Neither is wrong but it’s critical to understand which it is that you, your partners, team, advisors, and investors are. A Market – Product Fit founder building the next Google and focused on growth and scale first, revenue second, will fail if their team and investors are seeking revenues. The Product – Market Fit founder will fail if chasing customers and customer desires alone when their investors and team members want to build the next $40 billion valuation (the customer is NOT always right).

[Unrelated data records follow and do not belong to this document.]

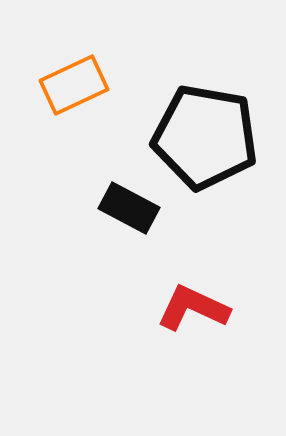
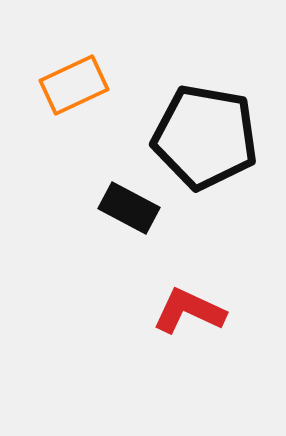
red L-shape: moved 4 px left, 3 px down
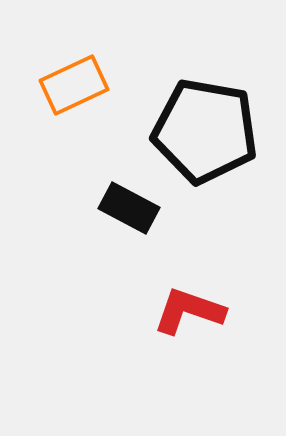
black pentagon: moved 6 px up
red L-shape: rotated 6 degrees counterclockwise
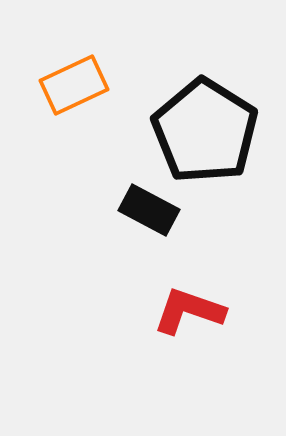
black pentagon: rotated 22 degrees clockwise
black rectangle: moved 20 px right, 2 px down
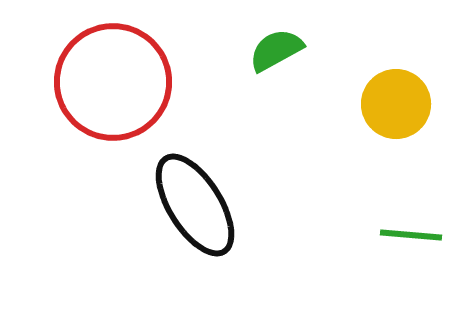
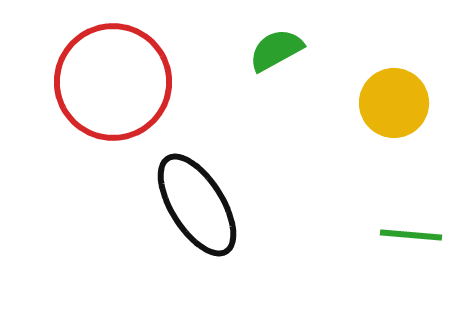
yellow circle: moved 2 px left, 1 px up
black ellipse: moved 2 px right
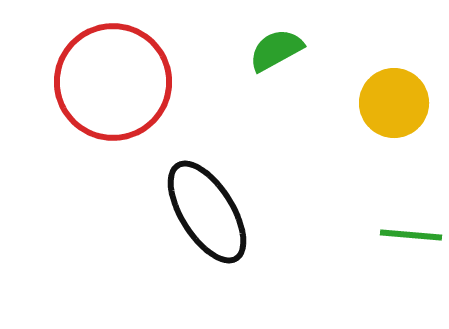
black ellipse: moved 10 px right, 7 px down
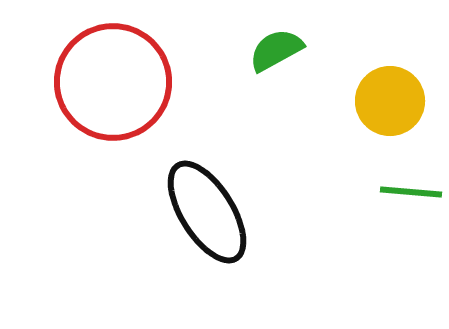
yellow circle: moved 4 px left, 2 px up
green line: moved 43 px up
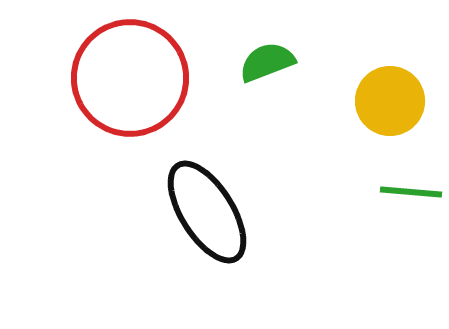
green semicircle: moved 9 px left, 12 px down; rotated 8 degrees clockwise
red circle: moved 17 px right, 4 px up
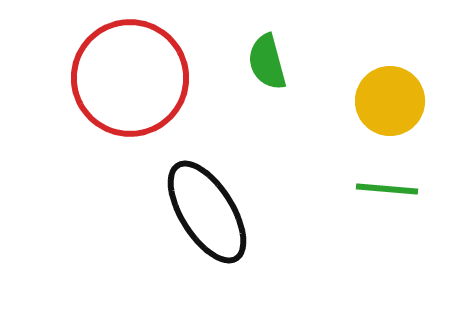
green semicircle: rotated 84 degrees counterclockwise
green line: moved 24 px left, 3 px up
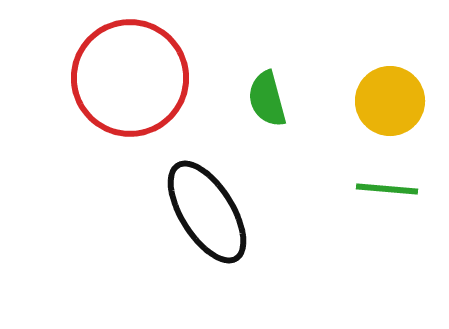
green semicircle: moved 37 px down
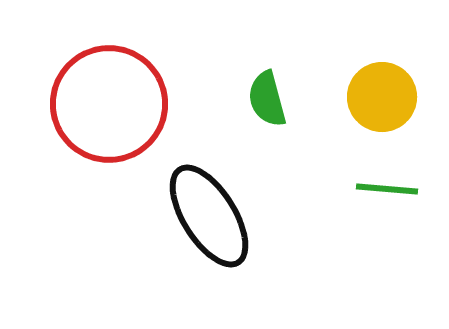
red circle: moved 21 px left, 26 px down
yellow circle: moved 8 px left, 4 px up
black ellipse: moved 2 px right, 4 px down
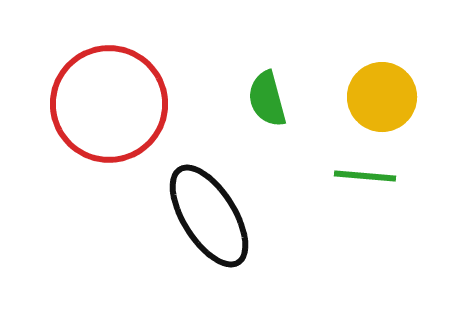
green line: moved 22 px left, 13 px up
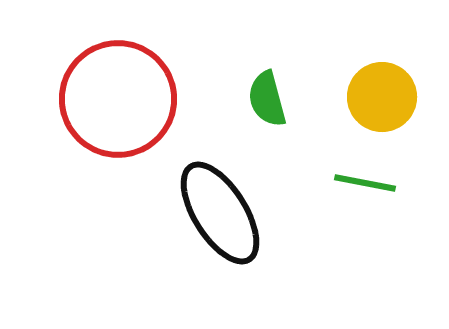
red circle: moved 9 px right, 5 px up
green line: moved 7 px down; rotated 6 degrees clockwise
black ellipse: moved 11 px right, 3 px up
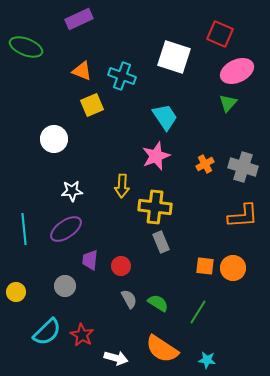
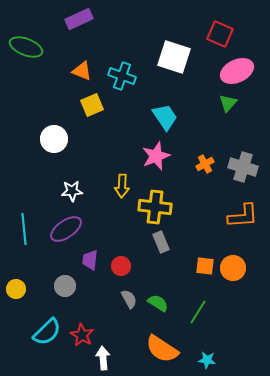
yellow circle: moved 3 px up
white arrow: moved 13 px left; rotated 110 degrees counterclockwise
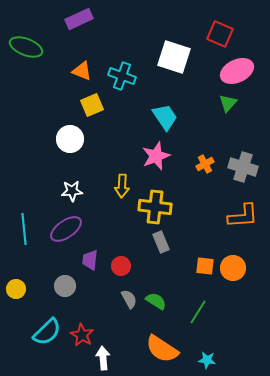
white circle: moved 16 px right
green semicircle: moved 2 px left, 2 px up
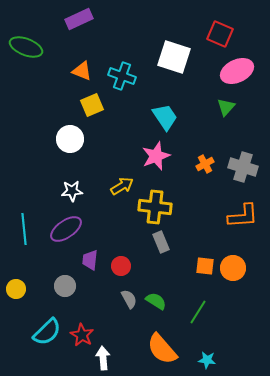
green triangle: moved 2 px left, 4 px down
yellow arrow: rotated 125 degrees counterclockwise
orange semicircle: rotated 16 degrees clockwise
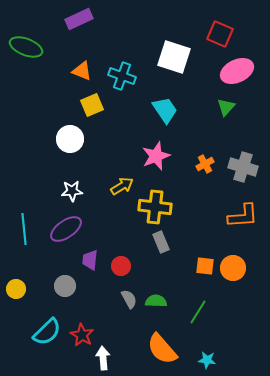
cyan trapezoid: moved 7 px up
green semicircle: rotated 30 degrees counterclockwise
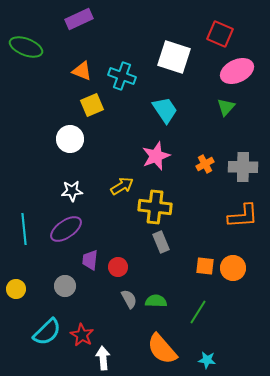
gray cross: rotated 16 degrees counterclockwise
red circle: moved 3 px left, 1 px down
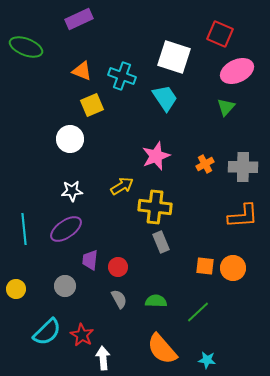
cyan trapezoid: moved 12 px up
gray semicircle: moved 10 px left
green line: rotated 15 degrees clockwise
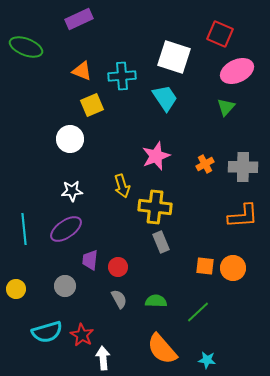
cyan cross: rotated 24 degrees counterclockwise
yellow arrow: rotated 105 degrees clockwise
cyan semicircle: rotated 28 degrees clockwise
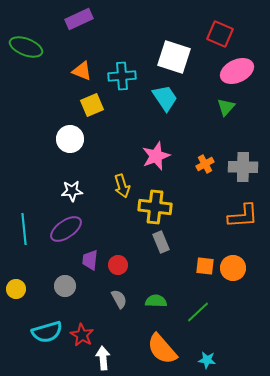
red circle: moved 2 px up
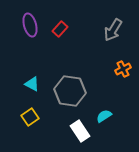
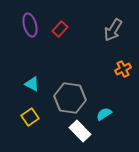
gray hexagon: moved 7 px down
cyan semicircle: moved 2 px up
white rectangle: rotated 10 degrees counterclockwise
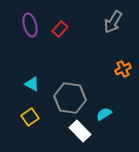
gray arrow: moved 8 px up
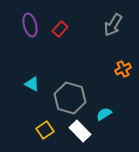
gray arrow: moved 3 px down
gray hexagon: rotated 8 degrees clockwise
yellow square: moved 15 px right, 13 px down
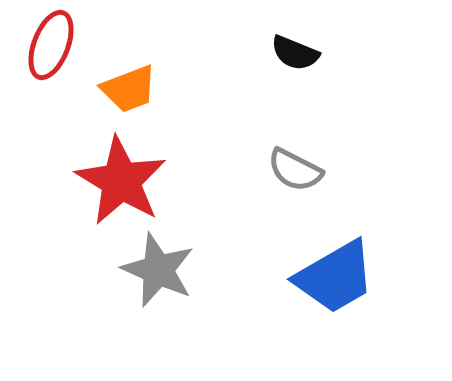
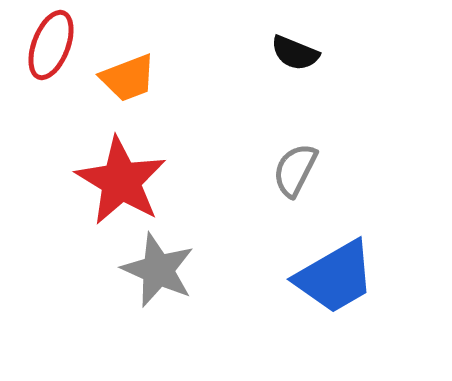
orange trapezoid: moved 1 px left, 11 px up
gray semicircle: rotated 90 degrees clockwise
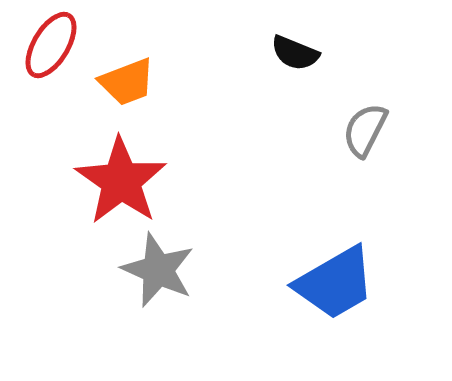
red ellipse: rotated 10 degrees clockwise
orange trapezoid: moved 1 px left, 4 px down
gray semicircle: moved 70 px right, 40 px up
red star: rotated 4 degrees clockwise
blue trapezoid: moved 6 px down
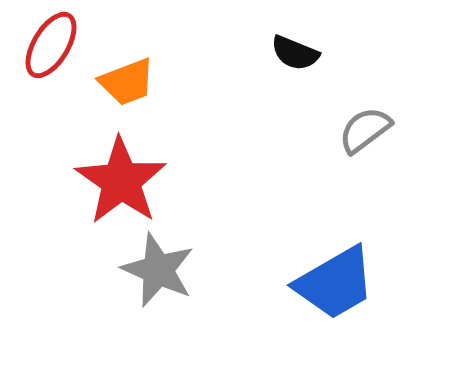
gray semicircle: rotated 26 degrees clockwise
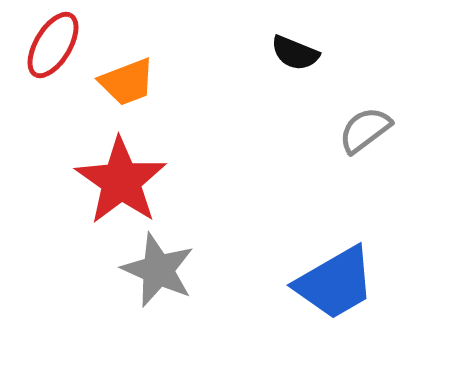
red ellipse: moved 2 px right
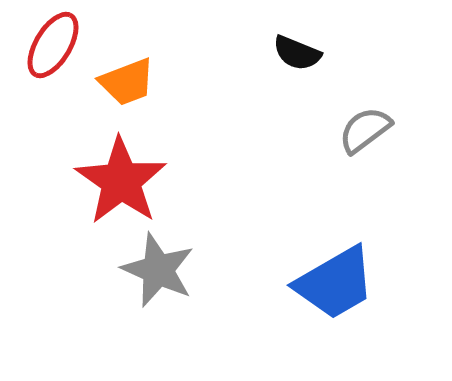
black semicircle: moved 2 px right
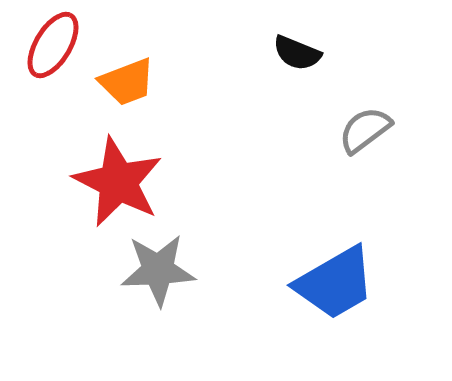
red star: moved 3 px left, 1 px down; rotated 8 degrees counterclockwise
gray star: rotated 26 degrees counterclockwise
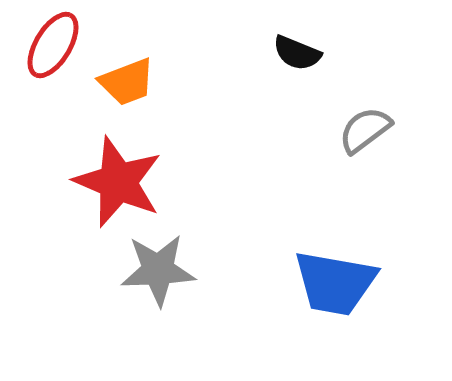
red star: rotated 4 degrees counterclockwise
blue trapezoid: rotated 40 degrees clockwise
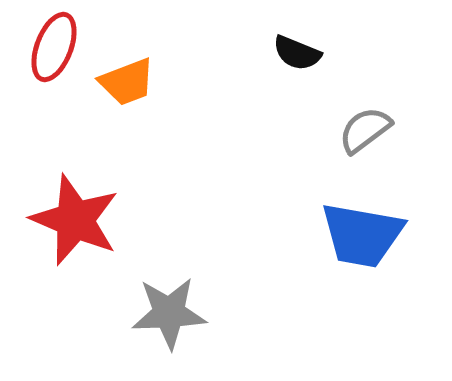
red ellipse: moved 1 px right, 2 px down; rotated 10 degrees counterclockwise
red star: moved 43 px left, 38 px down
gray star: moved 11 px right, 43 px down
blue trapezoid: moved 27 px right, 48 px up
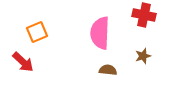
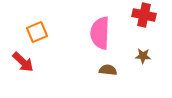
brown star: rotated 21 degrees clockwise
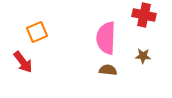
pink semicircle: moved 6 px right, 5 px down
red arrow: rotated 10 degrees clockwise
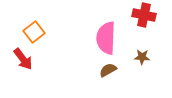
orange square: moved 3 px left; rotated 15 degrees counterclockwise
brown star: moved 1 px left, 1 px down
red arrow: moved 3 px up
brown semicircle: rotated 36 degrees counterclockwise
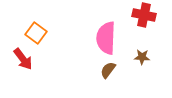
orange square: moved 2 px right, 1 px down; rotated 15 degrees counterclockwise
brown semicircle: rotated 24 degrees counterclockwise
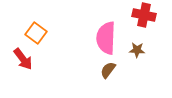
brown star: moved 5 px left, 7 px up
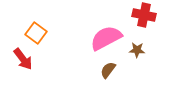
pink semicircle: rotated 60 degrees clockwise
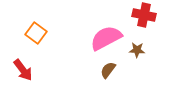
red arrow: moved 11 px down
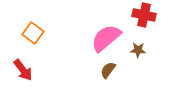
orange square: moved 3 px left
pink semicircle: rotated 12 degrees counterclockwise
brown star: moved 1 px right
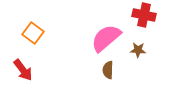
brown semicircle: rotated 36 degrees counterclockwise
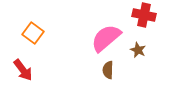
brown star: rotated 21 degrees clockwise
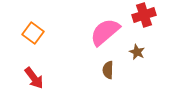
red cross: rotated 30 degrees counterclockwise
pink semicircle: moved 1 px left, 6 px up
brown star: moved 1 px left, 2 px down
red arrow: moved 11 px right, 8 px down
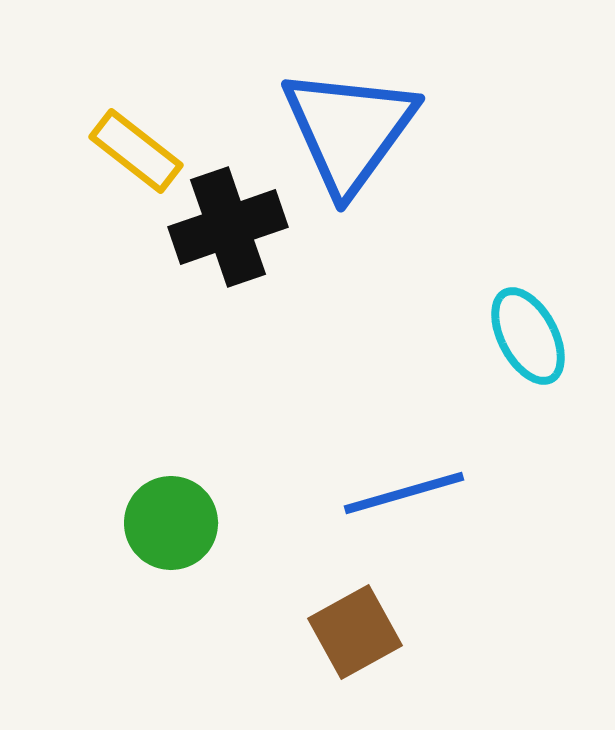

The risk inherent in not aligning your approach, is that it is, frankly, rather easy to grow and sell OR scale. The problem is that it’s all too easy to get distracted and lose your way. Consider, if it isn’t that hard to sell just about anything to anyone, it isn’t difficult to think that early customers and revenue = the right answer and off you go. What if that’s wrong? Or too slow? Or just a niche? Oops. On the other hand, if you know how search engines, email, optimization, and marketing work, you can architect the scale of just about anything, but what if you do that with a product no one wants? Oops. Without the alignment of your team around your vision as a founder (scale or revenue), you’ll get distracted and fail. And while Google can afford to test, try, acquire, let languish, and fail on grand scales – today – you can’t, so if you’re chasing a market, you have to be truly committed and visionary as a Market – Product Fit founder; just as Google’s founders were in the beginning, if you hope to retain the focus needed to find success.
The Tale of Two Founders.
The Product – Market Fit founders, the Lean Startup enthusiasts who proclaim paying customers are the definition of success, seem to be trumpeting this cartoon as implying their very message: don’t fall for the bill of goods from the con man that growth and scale creates value, not revenue. And for them, if their companies (teams and investors) are clearly aligned as such, they’re right. And yet, I think most are neglecting the subtlety of nature of the cartoon: the story of the boy with the cow and the magic beans, that without the growth and scale of the bean stalk, the boy would have never found the riches above the clouds.
Sounds like Bull to me ( see what I did there) ?
True and precious advice to founders. Although valuation drivers change with the development of a company, at early stages (bootstrapping, seeding for sure), growth and scale must be the obsession of founders.